Work required – Output all of the data exactly, keeping any images out of the copy.

Data block –
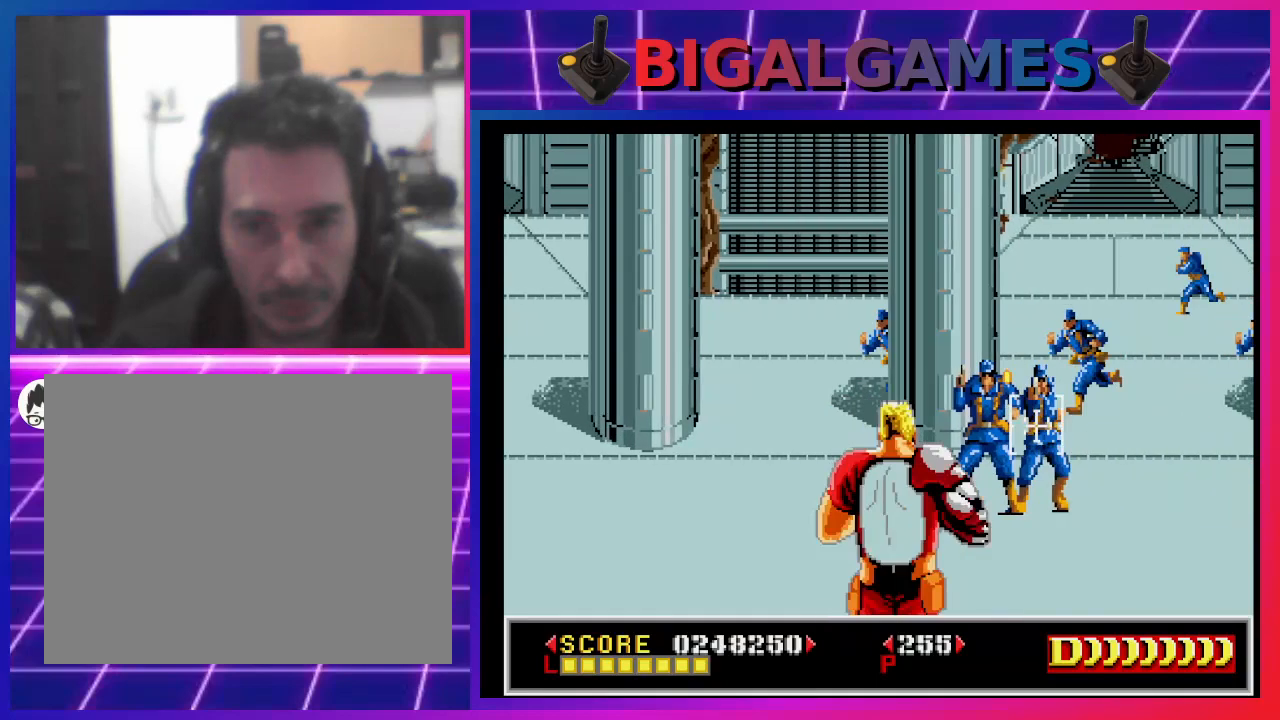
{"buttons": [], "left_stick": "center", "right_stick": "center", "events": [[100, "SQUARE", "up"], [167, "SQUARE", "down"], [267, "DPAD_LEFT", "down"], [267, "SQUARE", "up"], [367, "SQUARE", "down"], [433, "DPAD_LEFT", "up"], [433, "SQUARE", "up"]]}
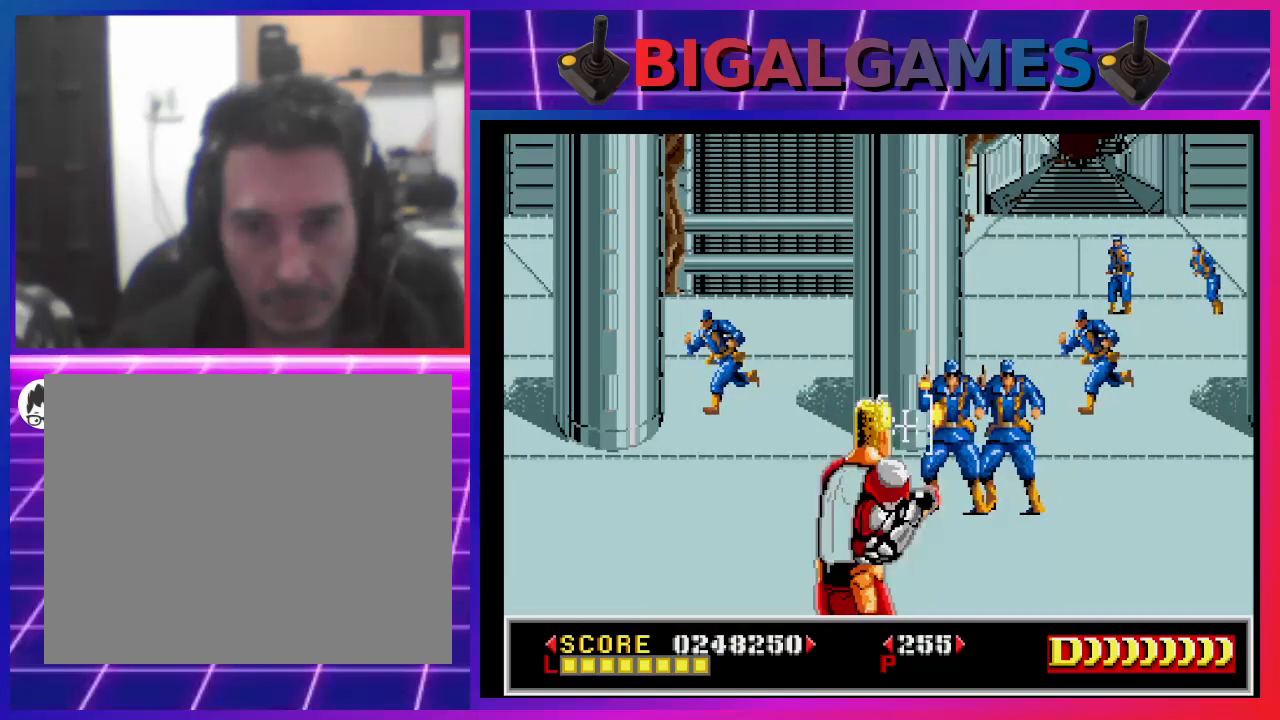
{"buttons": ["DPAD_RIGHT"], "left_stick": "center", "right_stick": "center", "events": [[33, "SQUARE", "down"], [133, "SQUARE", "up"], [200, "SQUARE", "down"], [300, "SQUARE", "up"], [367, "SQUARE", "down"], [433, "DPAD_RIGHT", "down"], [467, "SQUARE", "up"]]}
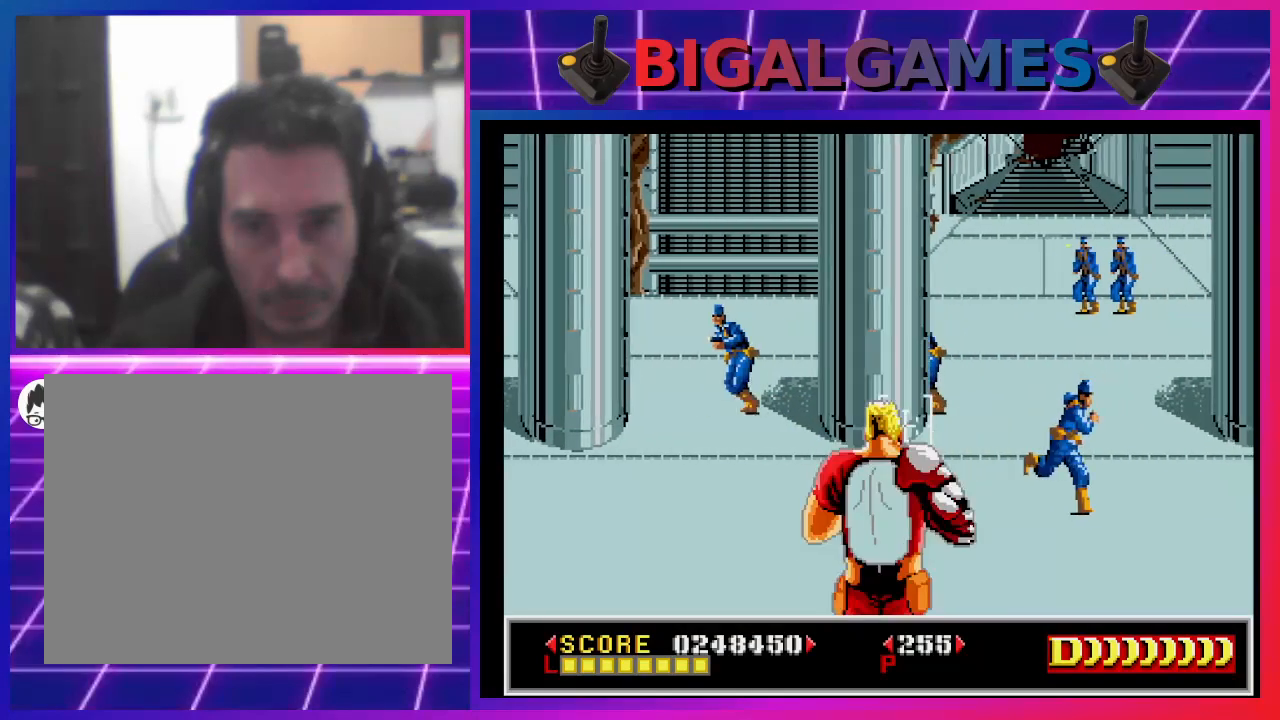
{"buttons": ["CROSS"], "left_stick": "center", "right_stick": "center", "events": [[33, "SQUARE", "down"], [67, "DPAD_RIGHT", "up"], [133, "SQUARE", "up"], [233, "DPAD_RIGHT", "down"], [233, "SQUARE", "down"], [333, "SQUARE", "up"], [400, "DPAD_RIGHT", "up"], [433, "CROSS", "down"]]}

Answer for the task –
{"buttons": [], "left_stick": "center", "right_stick": "center", "events": [[100, "SQUARE", "up"], [167, "SQUARE", "down"], [267, "DPAD_LEFT", "down"], [267, "SQUARE", "up"], [367, "SQUARE", "down"], [433, "DPAD_LEFT", "up"], [433, "SQUARE", "up"]]}
{"buttons": ["DPAD_RIGHT"], "left_stick": "center", "right_stick": "center", "events": [[33, "SQUARE", "down"], [133, "SQUARE", "up"], [200, "SQUARE", "down"], [300, "SQUARE", "up"], [367, "SQUARE", "down"], [433, "DPAD_RIGHT", "down"], [467, "SQUARE", "up"]]}
{"buttons": ["CROSS"], "left_stick": "center", "right_stick": "center", "events": [[33, "SQUARE", "down"], [67, "DPAD_RIGHT", "up"], [133, "SQUARE", "up"], [233, "DPAD_RIGHT", "down"], [233, "SQUARE", "down"], [333, "SQUARE", "up"], [400, "DPAD_RIGHT", "up"], [433, "CROSS", "down"]]}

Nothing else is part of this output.